Since characterization testing comes with all the pros and cons of unit testing (fast & cheap vs. checking only a small part of the system) the situation can even change over time: the checked behaviour is correct until the implementation of a new feature, now the checked behaviour is wrong. The build however stays green. 

ageing characterization and regular checks 

Characterization checks do not just come into existence, in fact Michael and Alberto both wrote down some rules when and how to create them. Now while developers work on a legacy system characterization checks are not the only unit checks they create. There are also regular checks for new code, which are created using TDD and check for a desired behaviour. Both kind of checks end up in the code base and in the continuous integration. In time you may not know anymore if a check stems from characterization testing or TDD. In this sense characterization checks itself can become legacy code, which is hard to deal with.

Imagine entering a project finding 1000 automated checks, 250 of which are characterization checks and the rest are regular checks. If one of the characterization checks fails it is not necessarily a bug, if one of the others fails it most certainly is. Only you cannot see which is which. if the person, who wrote the check, is not on the project anymore you have to treat every failing check as a characterization check and always have to investigate if you found a bug or not. A way to mitigate this is following up on Richard Bradshaw’s  advice to state the intent of a specific check. If you do this you know if a check is a characterization check or not.

Furthermore I have the feeling that a lot of checks become characterization checks over time. When they were written in the first place there was a reason for creating them exactly like they are, checking for a specific behaviour. Now, one or two project member generations later, they are there and document a specific system behaviour. The people, who know why they were created and why the system behaves like this, are gone. The checks have become characterization checks.

This is maybe what Katrina is facing in her project. She writes about a test suite, which is longer with the project than all of the testers, hence they don’t know why there is some certain logic coded into it. Katrina uses this as an example why they do not automate after mastery. I tend to disagree a little bit: The initial team members might very well have automated after mastery, I cannot know for sure, yet knowledge of why has been lost over time. Moving away from Katrina’s example this happens quite often: testers inherit checks from previous testers.

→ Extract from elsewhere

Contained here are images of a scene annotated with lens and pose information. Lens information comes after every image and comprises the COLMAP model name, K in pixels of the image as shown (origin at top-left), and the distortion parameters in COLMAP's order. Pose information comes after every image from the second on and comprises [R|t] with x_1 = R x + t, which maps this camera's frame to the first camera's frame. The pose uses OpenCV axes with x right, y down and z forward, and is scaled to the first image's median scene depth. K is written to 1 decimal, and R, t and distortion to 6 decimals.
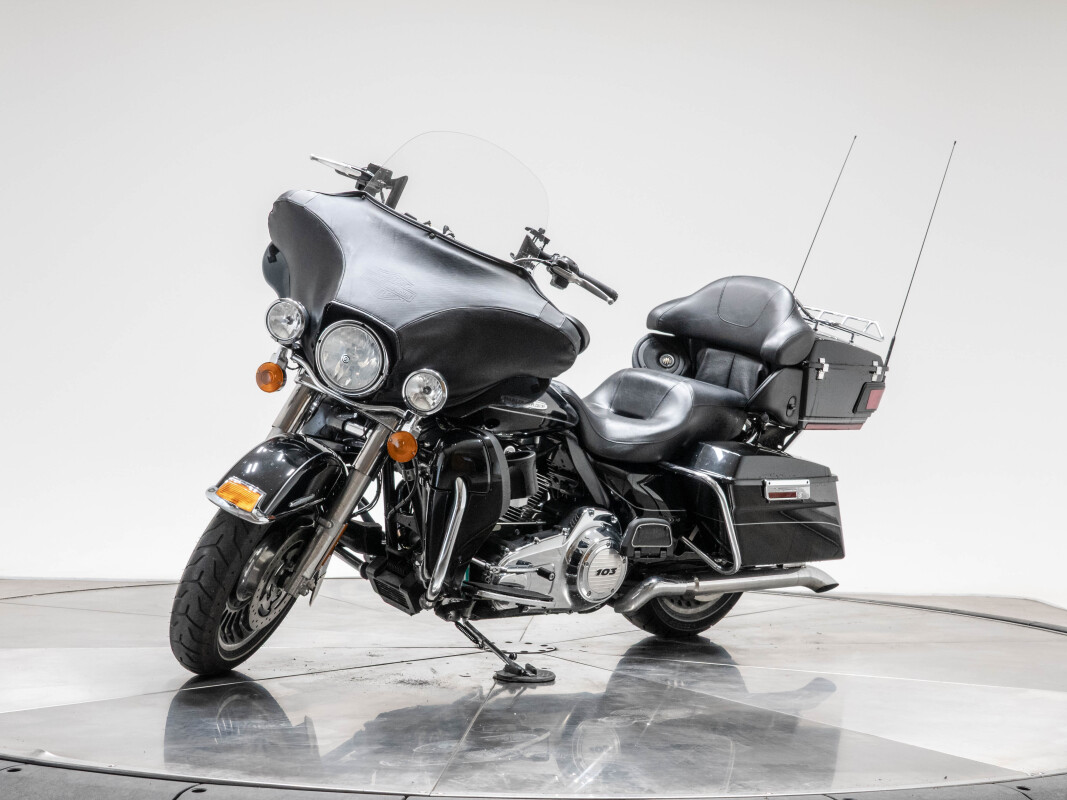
lens RADIAL K [[1596.2, 0, 533.5], [0, 1596.2, 400.0], [0, 0, 1]] dist [-0.033860, -0.002341]
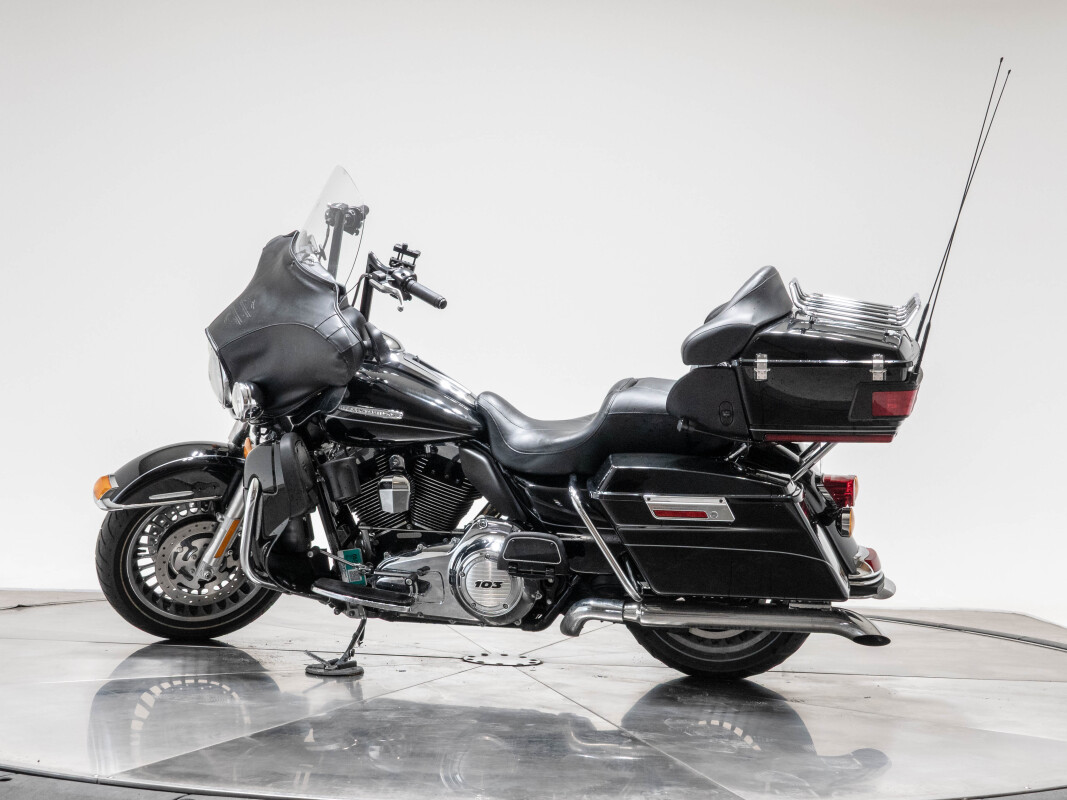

I like to think of a project as body of knowledge, not just the people, but the project itself. There is a lot of knowledge about the system, the users, the workflows in the project’s confluence, in the specific build setup and in the automated checks. From the project’s perspective I see the automated checks as a form of codified prior knowledge.
The current team is left with this form of prior knowledge and now has the problem of finding out why the system behaves like that. Otherwise they risk running into one of the two problems I mentioned earlier: being reluctant to change behaviour that needs changing or introducing bugs by ignoring the checks. This is actually a tough exercise, because finding out why a systems does what it does is usually very challenging. 


Characterization testing is a white box exploratory testing technique and a very powerful tool when dealing with legacy systems. As a tester you should make sure characterization checks are marked as such and try to find out why a system behaves as a characterization check says it does.